Tractopelles

Tractopelles
Fiona Meynier
Cotcotcot 2025

Pour un imaginaire des engins de chantier

Par Michel Driol

Voilà un album à la fois très beau et très déconcertant. Tout commence par un enfant qui glisse sur la neige d’une bosse créée par une pelle, dans laquelle il va buter. Puis on change d’échelle, et, quelques années plus tard, on évoque les pelles pour creuser les tranchées de la première guerre, ainsi que la création, à la même époque, de la première pelleteuse.  Nouveau saut dans le temps, et les reconstructions d’après les deux guerres, les champs de bataille devenant champs agricoles, et l’apparition des premiers tracteurs, puis celle des premiers tractopelles. Retour à l’enfant, quelques années plus tard, découvrant, en pleine nature, des engins abandonnés, et se demandant à quoi  ils ont bien pu servir.

Evoquons d’abord l’originalité des illustrations, feutres, gouaches, peinture à l’essuie-tout, et couleurs, qui installent dans un univers principalement en noir et blanc, d’abord tâché d’un peu du rouge du sang de l’enfant blessé. Les images peuvent être impressionnantes, comme celle d’une tranchée bien sombre, surmontée de pelles comme autant de croix, et d’arbres dépouillés,  immédiatement suivie de la seule image tout en couleur, montrant des engins de chantier en activité, engins de la taille d’un dé à jouer.
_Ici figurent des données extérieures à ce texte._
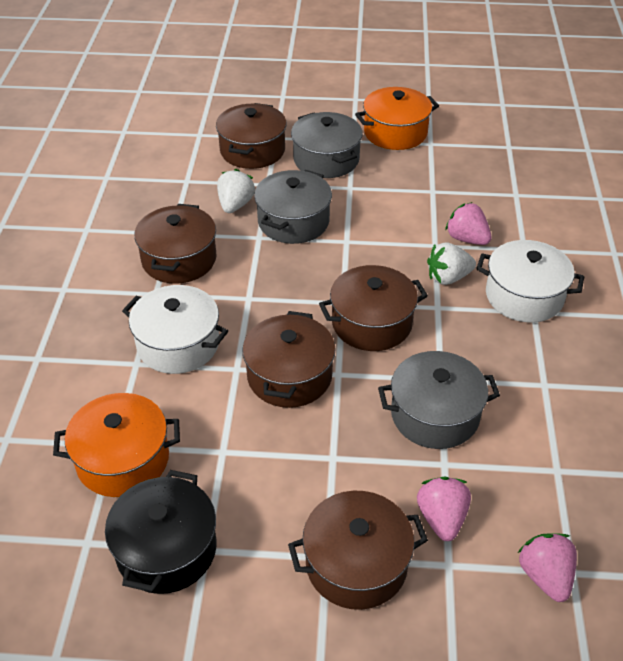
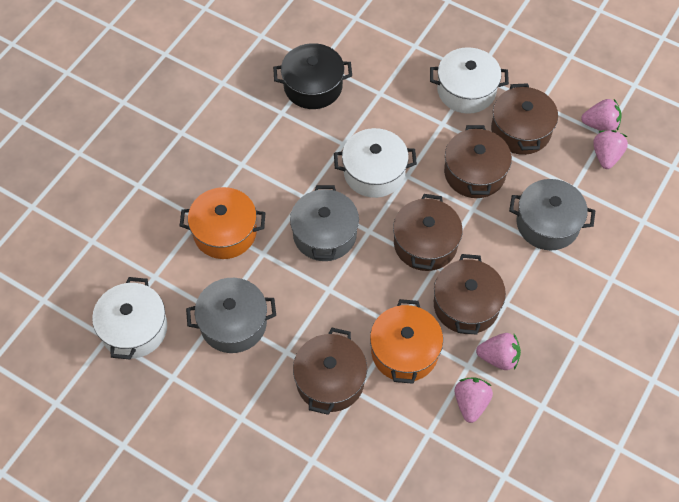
pink strawberry: [417,477,471,541] [445,202,492,245] [518,533,577,602] = 3 -> [454,377,493,423] [476,333,521,370] [581,99,622,131] [593,130,628,169] = 4
white pot: [122,285,228,374] [476,240,584,323] = 2 -> [92,277,167,360] [334,128,417,198] [430,47,509,114] = 3
white strawberry: [217,169,255,213] [427,242,476,285] = 2 -> none = 0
Est-on dans le réel ? Est-on dans une salle de jeu ? Puis on va suivre des tracteurs dans différentes nuances de rouge, toujours sur cet arrière-plan en noir et blanc, routes, barbelés, bâtiments agricoles, avant une dernière partie montrant des engins abandonnés verts, dans une nature en noir et blanc déstructurée par la peinture à l’essuie tout.  Dans leur dépouillement symbolique, les illustrations dévoilent bien une vision du monde, du progrès, des technologies et de leur conséquences, parfois absurdes, du temps qui passe, de l’abandon des activités humaines dont subsistent des traces…

Le texte ne se veut pas documentaire, ne se veut pas non plus ancré dans une temporalité bien précise. On saute les époques, les lieux, l’après seconde guerre mondiale est évoqué de façon assez implicite, où il est question de trois zones pour organiser la reconstruction du pays.  Si l’on suit bien l’apparition des machines, la mécanisation des campagnes, il déploie un imaginaire qui confronte cette modernisation avec un éloge de la lenteur, en évoquant un tour d’Europe fait, en tracteur, par Claude (Goubeau). En d’autres termes, le texte laisse ouvertes les interprétations entre un regard positif et négatif sur ces engins. Figures de progrès dans le monde agricole, soulageant le travail manuel pénible, ils sont aussi vestiges d’activités avortées, inachevées, traces d’un passé qui fut, à l’image de ces trous béants et qu’on n’a pas refermé. Quelque part, le texte touche à une poésie , loin d’un Apollinaire qui vantait les progrès dans la mécanisation, l’industrie,, mais développant toute une poétique des engins mécaniques, loin des usines, en pleine nature.

Un bel ouvrage, en particulier parce qu’il n’entre pas dans les catégories prédéfinies. Ce n’est pas un documentaire, quoi que…, ce n’est pas un récit, quoi que…, ce n’est pas un ouvrage historique, quoi que… Sa signification elle-même a du mal à se laisser saisir. Ce n’est pas une ode au progrès tout en montrant l’ingéniosité nécessaire… Il invite à coup sûr à réfléchir à l’utilisation de ces engins, aux dégâts qu’ils peuvent faire dans la nature, et donc à s’interroger sur le sens des activités humaines.  Cet ouvrage, qui ne se laisse pas saisir d’emblée, qui requiert activité du lecteur, questionnement, recherches, à la façon d’un livre d’artiste, laisse entrevoir une poétique des engins agricoles, de travaux publics tout à fait inattendue et bien originale.